Here is a transliteration (with vowels added, of course) and translation:
wa-māta Anasṭūs al-malik al-muʾmin allaḏī banā al-haykal wa-kāna mawtuhu sana 829 y[ūnānīya] allāh yunīḥu nafsahu wa-yanfaʿunā bi-ṣalātihi amīn. wa-baʿdahu Yūsṭānīnūs al-kāfir bi-l-masīḥ wa-tabaʿa sūnudūs al-muḫālifīn wa-ḍṭahad al-muʾminīn wa-aḏalla al-masīḥīyīn ǧiddan
Anastasius, the believing emperor, who had built the sanctuary, died; his death was in the year 829 Anno Graecorum [= 518 CE]. May God grant rest to his soul and benefit us with his prayer! After him [came] Yūsṭānīnūs, the denier of Christ, and he followed the synod of the transgressors [i.e. the Council of Chalcedon], oppressed the believers and greatly degraded the Christians.
- haykal I have rendered “sanctuary.” This probably refers to the church and prayer hall commissioned by Anastasius in 512.
- allāh yunīḥu nafsahu is a calque of Syriac alāhā nniḥ napšēh.
- (i)ḍṭahad must be the correct reading, despite the dot in the ṭet.
The first emperor mentioned here is Anastasius I, not a supporter of Chalcedon and not unfriendly to the adherents of Miaphysite doctrine. The second emperor referred to, whose name is written inverted, is either 1) Justin, who, in fact, followed Anastasius, or 2) Justinian, who followed Justin. The form of the name as written here looks more like that of the latter than of the former, but neither supported the Miaphysites and might be unexpectedly cursed by graphic inversion, while Anastasius is blessed. (Incidentally the name of Satan is not written upside down in this text!) On the next folio after this one, the expulsions of Severus, Philoxenus, Anthimus, and Theodosius are mentioned, and at least some of them were deposed before Justinian’s rule began in 527, but others closer to or in 536.

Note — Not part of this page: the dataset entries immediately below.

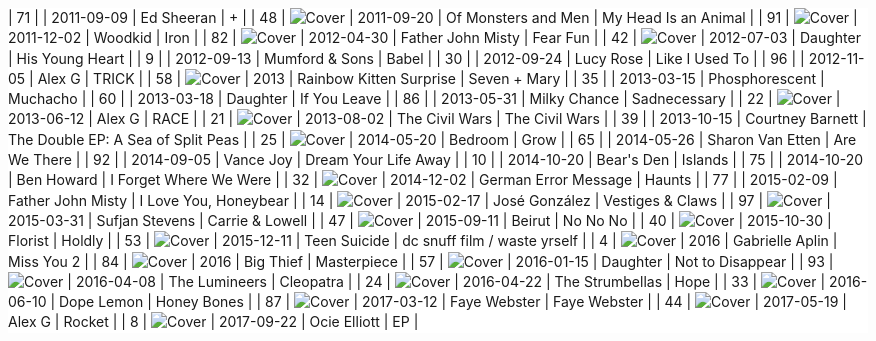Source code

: | 71 |  | 2011-09-09 | Ed Sheeran | + |
| 48 | ![Cover](https://i.discogs.com/erhSR6dwtrQQU3ByJP7C5_wJKJt9L6zscwMJCV_IFBs/rs:fit/g:sm/q:40/h:150/w:150/czM6Ly9kaXNjb2dz/LWRhdGFiYXNlLWlt/YWdlcy9SLTM1NDE0/ODgtMTUwOTQ4NjMz/Ny0yOTUxLmpwZWc.jpeg) | 2011-09-20 | Of Monsters and Men | My Head Is an Animal |
| 91 | ![Cover](https://i.discogs.com/FHKVuNYp-4DJVr-5eEQEeOG7Xjoke82MRxRHckYno7Q/rs:fit/g:sm/q:40/h:150/w:150/czM6Ly9kaXNjb2dz/LWRhdGFiYXNlLWlt/YWdlcy9SLTMyNzA5/OTktMTMyMzI4MTI4/NS5qcGVn.jpeg) | 2011-12-02 | Woodkid | Iron |
| 82 | ![Cover](https://lastfm.freetls.fastly.net/i/u/34s/24960601f04b4317b4d2c5432e77e1c9.png) | 2012-04-30 | Father John Misty | Fear Fun |
| 42 | ![Cover](https://lastfm.freetls.fastly.net/i/u/34s/e95aef6c7d6a798bc116cf8a7ffd618e.png) | 2012-07-03 | Daughter | His Young Heart |
| 9 |  | 2012-09-13 | Mumford &amp; Sons | Babel |
| 30 |  | 2012-09-24 | Lucy Rose | Like I Used To |
| 96 |  | 2012-11-05 | Alex G | TRICK |
| 58 | ![Cover](https://i.discogs.com/5gSENLxc0n4GGt2KNSmIqo23kWpvGdPiAumQHnNYvn0/rs:fit/g:sm/q:40/h:150/w:150/czM6Ly9kaXNjb2dz/LWRhdGFiYXNlLWlt/YWdlcy9SLTk5NTAz/MjQtMTQ4OTA5MTcw/MC04MjYyLmpwZWc.jpeg) | 2013 | Rainbow Kitten Surprise | Seven + Mary |
| 35 |  | 2013-03-15 | Phosphorescent | Muchacho |
| 60 |  | 2013-03-18 | Daughter | If You Leave |
| 86 |  | 2013-05-31 | Milky Chance | Sadnecessary |
| 22 | ![Cover](https://i.discogs.com/jzaUKRuv5jMiiBw5WMfXzT7OueI_YuNZ1_EPwV8MdJg/rs:fit/g:sm/q:40/h:150/w:150/czM6Ly9kaXNjb2dz/LWRhdGFiYXNlLWlt/YWdlcy9SLTUzMTgy/NjQtMTU0MDUyNDU3/Mi05NjE4LmpwZWc.jpeg) | 2013-06-12 | Alex G | RACE |
| 21 | ![Cover](https://lastfm.freetls.fastly.net/i/u/34s/74a0e7c56cda41b094ff4aa5577e6442.png) | 2013-08-02 | The Civil Wars | The Civil Wars |
| 39 |  | 2013-10-15 | Courtney Barnett | The Double EP: A Sea of Split Peas |
| 25 | ![Cover](https://i.discogs.com/WsGvW2MY1RNAWdbawd3kvv7QJgHXy5i7l45S33q64X0/rs:fit/g:sm/q:40/h:150/w:150/czM6Ly9kaXNjb2dz/LWRhdGFiYXNlLWlt/YWdlcy9SLTU3MTg2/OTItMTQwMDc4NzUy/OS00NTYyLmpwZWc.jpeg) | 2014-05-20 | Bedroom | Grow |
| 65 |  | 2014-05-26 | Sharon Van Etten | Are We There |
| 92 |  | 2014-09-05 | Vance Joy | Dream Your Life Away |
| 10 |  | 2014-10-20 | Bear's Den | Islands |
| 75 |  | 2014-10-20 | Ben Howard | I Forget Where We Were |
| 32 | ![Cover](https://i.discogs.com/3lFuFbASuMgCh2K8V7dzJRSxZG1IyMTUfOtkQNix_AQ/rs:fit/g:sm/q:40/h:150/w:150/czM6Ly9kaXNjb2dz/LWRhdGFiYXNlLWlt/YWdlcy9SLTY1MzAy/MTItMTQyMTM0NTI1/My0yNjMzLmpwZWc.jpeg) | 2014-12-02 | German Error Message | Haunts |
| 77 |  | 2015-02-09 | Father John Misty | I Love You, Honeybear |
| 14 | ![Cover](https://i.discogs.com/YGSa9_coqud8l7uU1dxvlh_FCTwjPLRqhBRIXsek5lE/rs:fit/g:sm/q:40/h:150/w:150/czM6Ly9kaXNjb2dz/LWRhdGFiYXNlLWlt/YWdlcy9SLTY2NTA3/NTQtMTQyMzg3MDI5/MS02OTA0LmpwZWc.jpeg) | 2015-02-17 | José González | Vestiges &amp; Claws |
| 97 | ![Cover](https://i.discogs.com/3wR4Ng02BPUKvgC2lfHjrL30CzK6O-jDV_MZ_xkwyFM/rs:fit/g:sm/q:40/h:150/w:150/czM6Ly9kaXNjb2dz/LWRhdGFiYXNlLWlt/YWdlcy9SLTY1NDky/MTUtMTQyMTgxOTEw/Mi03NTY3LmpwZWc.jpeg) | 2015-03-31 | Sufjan Stevens | Carrie &amp; Lowell |
| 47 | ![Cover](https://i.discogs.com/k6Ex26lR0fiwv3kGP4FGi1x_ktsUY-e-zFiL3cipQBs/rs:fit/g:sm/q:40/h:150/w:150/czM6Ly9kaXNjb2dz/LWRhdGFiYXNlLWlt/YWdlcy9SLTc0MzI5/NTItMTQ0MTQxMzMz/Mi01Njg0LmpwZWc.jpeg) | 2015-09-11 | Beirut | No No No |
| 40 | ![Cover](https://i.discogs.com/1DO6MJIijZnJCLDabm1y0lu3DMBF5lY8bQazMFi_ahU/rs:fit/g:sm/q:40/h:150/w:150/czM6Ly9kaXNjb2dz/LWRhdGFiYXNlLWlt/YWdlcy9SLTgxNDc0/MzQtMTQ1NjAzMDky/Mi01MjgyLmpwZWc.jpeg) | 2015-10-30 | Florist | Holdly |
| 53 | ![Cover](https://i.discogs.com/9drYxnXwYGfIM3BiluuAcojtKWkfJcdko5fckMdkmL8/rs:fit/g:sm/q:40/h:150/w:150/czM6Ly9kaXNjb2dz/LWRhdGFiYXNlLWlt/YWdlcy9SLTc3NTM1/MzAtMTQ0ODA3NTY3/OC05MTM3LmpwZWc.jpeg) | 2015-12-11 | Teen Suicide | dc snuff film / waste yrself |
| 4 | ![Cover](https://i.discogs.com/rFDhCtUpWEJjl07kJRgBH8DP8v89CEV7HrAW7iWC1kg/rs:fit/g:sm/q:40/h:150/w:150/czM6Ly9kaXNjb2dz/LWRhdGFiYXNlLWlt/YWdlcy9SLTE0NjY4/NzA5LTE2NzYwNTcy/MjUtNTY4My5qcGVn.jpeg) | 2016 | Gabrielle Aplin | Miss You 2 |
| 84 | ![Cover](https://i.discogs.com/I3UaLoHnlfgZMba9j7XRYlplO28kL9t8O1yrVYNzn7s/rs:fit/g:sm/q:40/h:150/w:150/czM6Ly9kaXNjb2dz/LWRhdGFiYXNlLWlt/YWdlcy9SLTg0MjE5/OTUtMTQ2MTI5MDk5/OS02ODY2LmpwZWc.jpeg) | 2016 | Big Thief | Masterpiece |
| 57 | ![Cover](https://i.discogs.com/CVuTWAwoV5WBhyB4iFVSvJJL0rvuUAGGpQY26h400U4/rs:fit/g:sm/q:40/h:150/w:150/czM6Ly9kaXNjb2dz/LWRhdGFiYXNlLWlt/YWdlcy9SLTc5NzUy/NTgtMTQ1Mjc2MDc1/OC0xMzE1LmpwZWc.jpeg) | 2016-01-15 | Daughter | Not to Disappear |
| 93 | ![Cover](https://i.discogs.com/B7_Q4y94lH3srC7XccDb8OU7fnKK9B8MC1_ZDVkyLdI/rs:fit/g:sm/q:40/h:150/w:150/czM6Ly9kaXNjb2dz/LWRhdGFiYXNlLWlt/YWdlcy9SLTgzNTA2/ODQtMTQ1OTg4Njkx/MC03MDMzLmpwZWc.jpeg) | 2016-04-08 | The Lumineers | Cleopatra |
| 24 | ![Cover](https://i.discogs.com/aT3kCaon6wegwLpePaFMic-MKoNGvkmkTCsS_Y-3pHM/rs:fit/g:sm/q:40/h:150/w:150/czM6Ly9kaXNjb2dz/LWRhdGFiYXNlLWlt/YWdlcy9SLTg0MTY1/MjktMTQ2MTE3ODc3/My03Mjg2LmpwZWc.jpeg) | 2016-04-22 | The Strumbellas | Hope |
| 33 | ![Cover](https://i.discogs.com/TXh3syOtfRHOXAEvZbvzqKEpDyYeIUZ8Jmr6zwvt-Ek/rs:fit/g:sm/q:40/h:150/w:150/czM6Ly9kaXNjb2dz/LWRhdGFiYXNlLWlt/YWdlcy9SLTg2NjY5/NzEtMTUyNDM3NDQz/MC02MTg2LmpwZWc.jpeg) | 2016-06-10 | Dope Lemon | Honey Bones |
| 87 | ![Cover](https://i.discogs.com/mIKpJAGEmdJLvAq-nj1N2n7ZxL-GKaNyZfjwBHr0ziY/rs:fit/g:sm/q:40/h:150/w:150/czM6Ly9kaXNjb2dz/LWRhdGFiYXNlLWlt/YWdlcy9SLTEwMzU4/ODI4LTE0OTU5NTE0/MzctNTk1OC5qcGVn.jpeg) | 2017-03-12 | Faye Webster | Faye Webster |
| 44 | ![Cover](https://i.discogs.com/bhCjtzkqp8tSi86P1eB6xWwr-05XR9SbQpevg8YXB_4/rs:fit/g:sm/q:40/h:150/w:150/czM6Ly9kaXNjb2dz/LWRhdGFiYXNlLWlt/YWdlcy9SLTEwMzA1/NzM1LTE1MTg5Njk1/NjQtNzc2My5qcGVn.jpeg) | 2017-05-19 | Alex G | Rocket |
| 8 | ![Cover](https://i.discogs.com/vfB1dFuL_a6npLlsmeCHPILmCyxokhGsInA3waKdbSM/rs:fit/g:sm/q:40/h:150/w:150/czM6Ly9kaXNjb2dz/LWRhdGFiYXNlLWlt/YWdlcy9SLTE5ODgw/NDk0LTE2MjkxMjQy/NjQtNzY3OS5wbmc.jpeg) | 2017-09-22 | Ocie Elliott | EP |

The ins and outs of the Council of Chalcedon and its aftermath are covered in any good volume that treats Late Antiquity and church history in the fifth and sixth centuries. For other topics in play here, note the following:
Aydin, Eliyo. Das Leben des heiligen Gabriel. The Life of Saint Gabriel. Tašʿitā d-qaddišā Mār(y) Gabriʾel. Bar Hebraeus Verlag, 2009. [Vocalized Syriac text, GT, and ET.]
Hunt, Lucy-Anne. “Eastern Christian Iconographic and Architectural Traditions: Oriental Orthodox,” in Ken Parry, ed., The Blackwell Companion to Eastern Christianity. Oxford, 2007. 388-419 (esp. 390).
Palmer, A.N. “Gabriel, Monastery of Mor,” in GEDSH, 167-169.